Dear Gossips,
Salma Hayek’s essay in The New York Times about Harvey Weinstein – like all of the other stories about predators we’ve heard over the past couple of months and well before that too, the details are disturbing and her pain is real. But, as Salma suggests, near the end of her piece, the problem is not just about sex and the problem is much bigger than Harvey:
I think it is because we, as women, have been devalued artistically to an indecent state, to the point where the film industry stopped making an effort to find out what female audiences wanted to see and what stories we wanted to tell.
Such an effective use of the word “indecent”. It’s a word typically associated with propriety and commonly used when describing a certain kind of inappropriate behaviour. Dirty behaviour. And it IS dirty. It’s dirty that women are paid less, promoted less, invested in less. It’s dirty that they are sexually harassed but it is also dirty that they are professionally underappreciated. So it’s time to start describing it as offensive and indecent and filthy. Because it IS. It is not just filthy that women can’t go to work without being called into some asshole’s office so that he can pull out his dick. It is filthy as f-ck that because of him pulling out that dick, even if that dick doesn’t come into contact with her, that she has to make career decisions around that dick. That she has to not apply for that position she might interested in in an other department because of what she’s heard about a groper, that she may consider leaving her profession altogether because of all the groping she’s had to endure.

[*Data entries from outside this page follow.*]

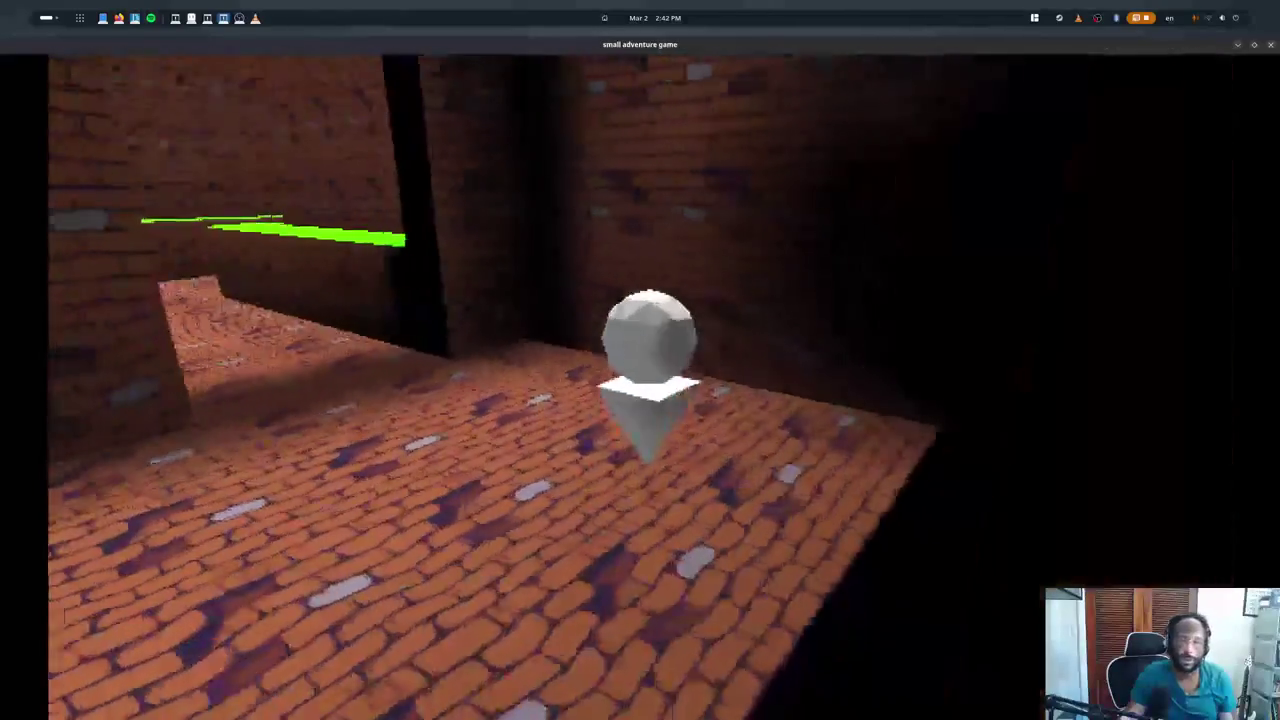
key("w")
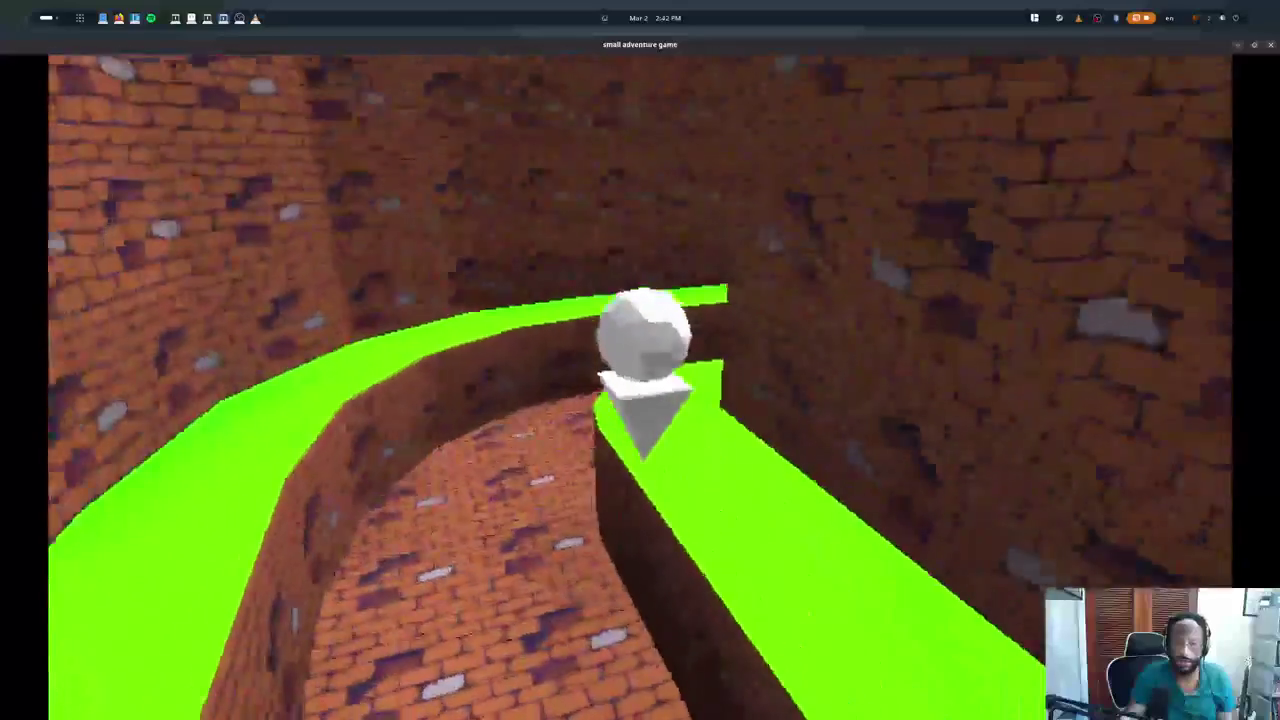
key("w")
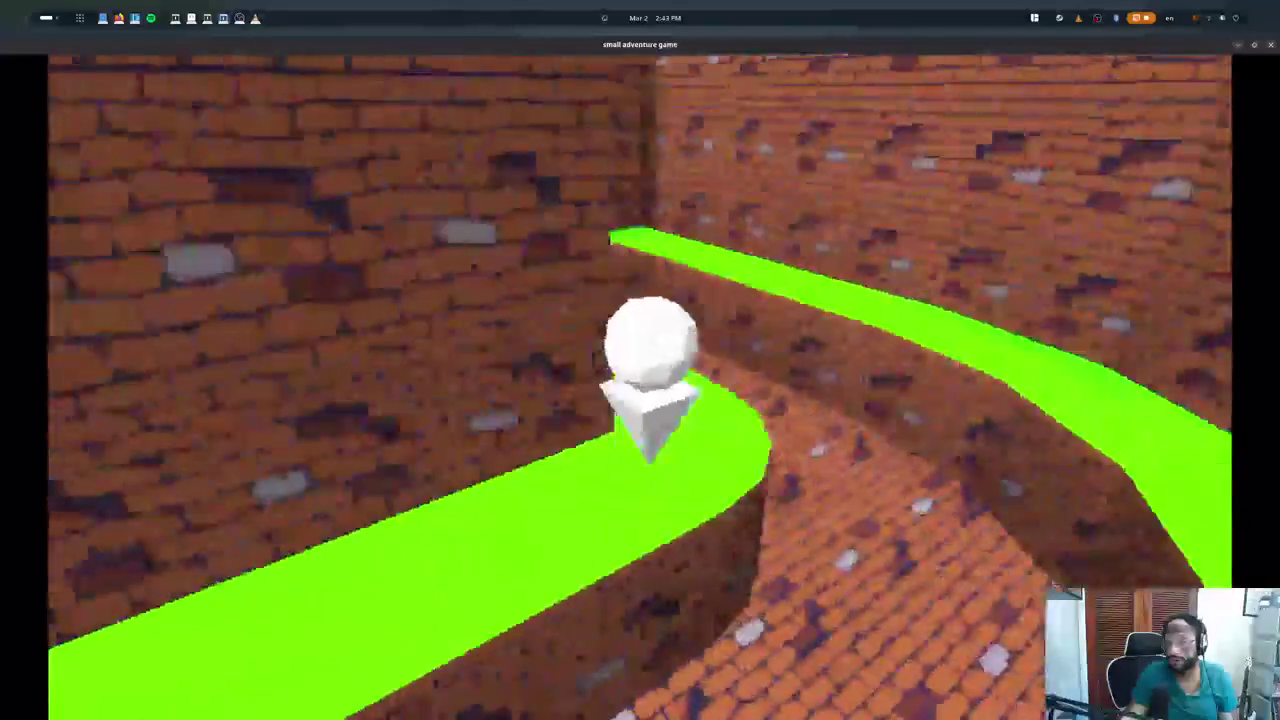
key("w")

Salma Hayek’s story is a story about sexual harassment. It is also a story about work, interrupted. And it relates exactly to what Rebecca Traister wrote earlier this week in a new column about this conversation that’s dominated our cultural landscape: “This Moment Isn’t (Just) About Sex. It’s Really About Work”. It is about all the work, the potentially wonderful and groundbreaking and creative work, in science, in the humanities, in the arts, in all industries, that has been lost and stolen, the work of women unrealised, generations of women’s talent sacrificed because of trauma or self-preservation, or both. As Rebecca says in her piece:
“These are the economics of sexual harassment, but also, simply, of sexism.”
And our society is poorer for it. Poorer for the female world leaders whose careers were derailed. Poorer for the inventions that were abandoned. Poorer for the philanthropic advocacy that could have been advanced. Poorer for the films that could have been made, the books that could have been written, the songs that could have been sung, the places that could have been discovered, the diseases that could have been cured, the lives that could have been saved.
Over the last few weeks, as so many predators continue to pop out of the Hollywood Predator Advent Calendar, there’s been an attempt at comparison, a warped hierarchy that attempts to rationalise who might be worse and how one man, while still gross, might not be as bad as the other. Rebecca Traister has articulated in her essay why that’s not the point. The point is that all of it comes from the same place. And that the consequences of each act, from rape to groping to dick-pulling to objectification, when taken collectively, have resulted in a cataclysmic universal tragedy – the tragedy of women’s stolen potential.
Rebecca talks more about this in an interview with Vox’s Ezra Klein, published in November and republished Tuesday. It’s incredible how astute she was in forecasting what would happen in the weeks since she and Ezra sat down to discuss the #MeToo movement and its inevitable backlash. On Show Your Work, I quote often from her book, All The Single Ladies, that was released last year. Rebecca Traister is vital and her work is necessary. Now imagine how many Rebecca Traisters have been shut down, whose voices could never flourish, because of the indecent way that power structures have been preserved to protect the ones who don’t want to share.